Embora a adoção acelerada da IA generativa (GenAI) tenha transformado nossos hábitos desde o lançamento e popularização do ChatGPT em 2022, ainda hoje persistem desafios estruturais que limitam o impacto real da IA nas empresas.
Em 2026, relatórios da Gartner, por exemplo, destacam que apenas 30% das organizações com IA implementada alcançaram retornos mensuráveis, devido a barreiras como cibersegurança e regulamentações em ascensão. Ao que tudo indica, por mais difundidas que essa tecnologia pareça, as organizações ainda convivem com desafios reais sobre ROI.
Agora, uma pesquisa recente com quase 6 mil executivos dos EUA, Reino Unido, Alemanha e Austrália corrobora essa dicotomia: adoção ampla da IA, mas impacto zero nos últimos anos.
CFOs, CEOs e outros executivos de empresas nesses quatro países foram entrevistados pelo National Bureau of Economic Research (NBER), o Escritório Nacional de Pesquisa Econômica dos Estados Unidos. O estudo Firm Data on AI, publicado, em fevereiro deste ano, revela que cerca de 70% das empresas usam IA ativamente – com liderança dos EUA (78%). Até aí, nada de novo: a IA está sendo amplamente adotada pelas organizações, principalmente as norte-americanas. Mas o dado mais impactante é que 80% das empresas relatam zero impacto na produtividade ou no emprego nos últimos 3 anos.
4 pontos principais do estudo
- Cerca de 70% das empresas utilizam IA ativamente, principalmente as empresas mais jovens e produtivas.
- Embora mais de dois terços dos altos executivos utilizem IA regularmente, o uso médio é de apenas 1,5 hora por semana, com um quarto relatando não utilizar IA.
- As empresas relatam pouco impacto da IA nos últimos 3 anos, com mais de 80% delas relatando nenhum impacto no emprego ou na produtividade.
- As empresas preveem impactos consideráveis nos próximos 3 anos, projetando que a IA aumentará a produtividade em 1,4%, a produção em 0,8% e reduzirá o emprego em 0,7%.
O paradoxo da produtividade
O estudo do NBER destaca também uma discrepância entre ganhos da IA em tarefas isoladas e sua ausência no nível da empresa.

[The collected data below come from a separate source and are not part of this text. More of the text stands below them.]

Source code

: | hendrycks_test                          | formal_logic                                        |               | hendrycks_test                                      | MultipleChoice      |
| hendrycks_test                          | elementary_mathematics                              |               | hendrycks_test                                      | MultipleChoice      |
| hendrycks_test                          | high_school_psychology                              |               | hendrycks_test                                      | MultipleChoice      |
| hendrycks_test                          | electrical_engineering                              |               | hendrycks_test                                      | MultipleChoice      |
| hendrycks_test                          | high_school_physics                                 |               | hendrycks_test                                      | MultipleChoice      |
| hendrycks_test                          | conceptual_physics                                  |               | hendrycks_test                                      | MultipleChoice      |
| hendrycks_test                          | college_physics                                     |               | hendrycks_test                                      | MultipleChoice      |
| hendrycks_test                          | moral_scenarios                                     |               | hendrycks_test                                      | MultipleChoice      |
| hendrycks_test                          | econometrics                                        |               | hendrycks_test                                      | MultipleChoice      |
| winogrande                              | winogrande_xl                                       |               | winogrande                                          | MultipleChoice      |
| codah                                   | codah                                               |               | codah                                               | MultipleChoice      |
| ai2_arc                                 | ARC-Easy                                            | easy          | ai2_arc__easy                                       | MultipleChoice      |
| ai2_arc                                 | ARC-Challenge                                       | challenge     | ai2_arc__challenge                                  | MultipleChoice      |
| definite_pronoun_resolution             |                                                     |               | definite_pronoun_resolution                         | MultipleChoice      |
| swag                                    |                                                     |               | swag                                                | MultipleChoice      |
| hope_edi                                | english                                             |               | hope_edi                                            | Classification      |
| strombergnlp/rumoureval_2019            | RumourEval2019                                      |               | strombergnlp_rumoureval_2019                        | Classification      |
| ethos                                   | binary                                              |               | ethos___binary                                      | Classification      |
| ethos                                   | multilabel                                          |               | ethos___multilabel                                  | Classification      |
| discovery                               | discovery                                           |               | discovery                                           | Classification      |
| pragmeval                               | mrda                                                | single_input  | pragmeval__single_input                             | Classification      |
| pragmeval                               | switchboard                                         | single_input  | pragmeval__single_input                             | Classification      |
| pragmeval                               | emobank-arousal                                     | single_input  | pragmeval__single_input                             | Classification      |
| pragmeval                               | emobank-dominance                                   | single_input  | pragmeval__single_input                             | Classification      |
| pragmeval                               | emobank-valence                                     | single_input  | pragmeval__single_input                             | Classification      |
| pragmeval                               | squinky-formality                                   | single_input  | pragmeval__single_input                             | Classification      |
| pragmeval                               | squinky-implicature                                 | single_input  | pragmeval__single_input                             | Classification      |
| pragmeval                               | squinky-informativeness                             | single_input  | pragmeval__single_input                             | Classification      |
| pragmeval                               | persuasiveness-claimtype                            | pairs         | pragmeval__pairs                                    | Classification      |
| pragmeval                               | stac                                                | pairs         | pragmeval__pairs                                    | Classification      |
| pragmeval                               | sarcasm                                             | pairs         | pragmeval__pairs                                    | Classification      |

Em experimentos controlados, a IA acelera tarefas específicas, como redação, análise de dados ou codificação, com melhorias de 14% a 55% em velocidade ou qualidade. Esses resultados vêm de benchmarks laboratoriais ou pilotos focados.
No entanto, no nível organizacional, esses ganhos não se agregam em produtividade geral. Falta integração ampla, treinamento de equipes e mudanças processuais. O uso superficial da IA (1,5 hora/semana por executivo) gera o conhecido workslop (retrabalho por outputs ruins), o que neutraliza benefícios.
Segundo os autores, isso lembra o “paradoxo da produtividade”, cunhado por Robert Solow. Na era de ouro da TI (1970-80), investimentos em computadores cresceram 20% ao ano, mas a produtividade caiu ou estagnou por falta de integração, treinamento e reestruturação.
Enfim, tecnologia sozinha não basta: exige mudanças complementares, como cultura organizacional, processos e novas habilidades. Estaria a IA seguindo esse mesmo padrão nas empresas?